Thai firms face credit risk, says S&P

Thai firms face credit risk, says S&P

High earnings, funds act as safeguards

The credit quality of some Thai companies is projected to erode over the next 12 months due to a strong appetite for acquisitions and elevated capital spending, says Standard and Poor's Ratings Services (S&P).

However, high earnings and robust financial access are corporate strengths that will safeguard against credit risks, it says. 

Thai companies have been among the most active in acquisitions among Asean companies and most of the massive deals over the past two years have been debt-funded, said Xavier Jean, S&P's director of corporate ratings for Asia-Pacific.

High capital expenditure and dividends are factors contributing to an increase in debt for Thai companies, with S&P projecting their capital spending in the first quarter was 10% higher than a year earlier.

Companies continue to spend a lot of money because of their expansion strategy and have a fairly high distribution of dividends, so inflows from their operations are growing less as outflows continue to grow, said Mr Jean.

"What we see is that they will generally finance this gap [between inflows and outflows] with debt since debt [refinancing] is so cheap. We think debt is likely to continue growing and, as a result, credit quality is likely to continue weakening," he said.

The 100 companies S&P surveyed in six Asean member states are estimated to have accumulated a debt of US$270 billion, with 20% from the bond market and the rest from bank loans. The 20 surveyed Thai companies had a net debt of $40 billion.

Despite the deteriorating credit outlook, high corporate earnings, strong brand recognition and sound access to financial sources are deemed as cushions against Thai companies' credit quality, said Mr Jean.

On average, companies in Asean can service their interest expenses with their earnings by about eight times, while the debt-service ratio for Thai companies is 6.5 times. This allows companies to withstand a major shock such as a hike in interest rates, says the S&P report.

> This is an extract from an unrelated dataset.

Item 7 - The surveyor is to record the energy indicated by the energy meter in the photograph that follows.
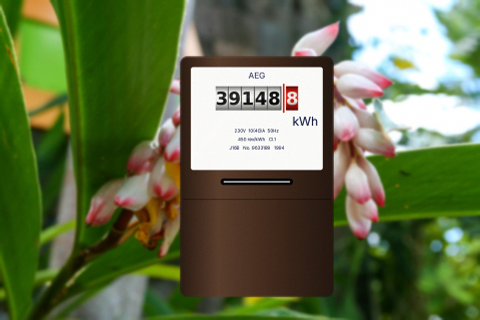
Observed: 39148.8 kWh
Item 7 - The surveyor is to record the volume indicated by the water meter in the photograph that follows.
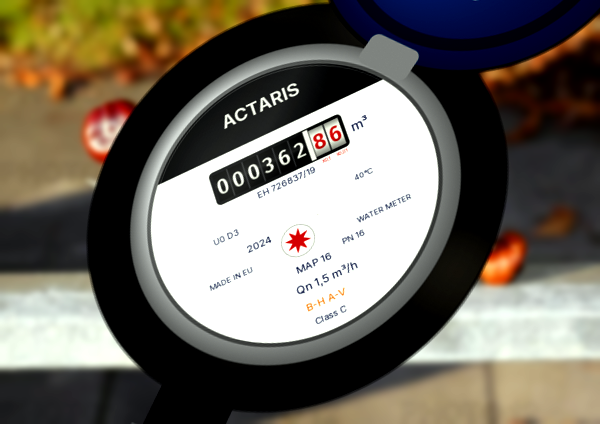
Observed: 362.86 m³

However, the scenario is completely different for medium-sized companies as their market access and financial sources are more limited, said Mr Jean.

Michael Seewald, managing director and analytical manager for corporate ratings in Asia-Pacific, said Thai conglomerates and their subsidiaries have been active in acquisitions, so their balance sheets are sometimes stretched.

"Growth strategies of Thai conglomerates can be unpredictable, creating risk," he said. "Their financial reporting can be difficult to interpret."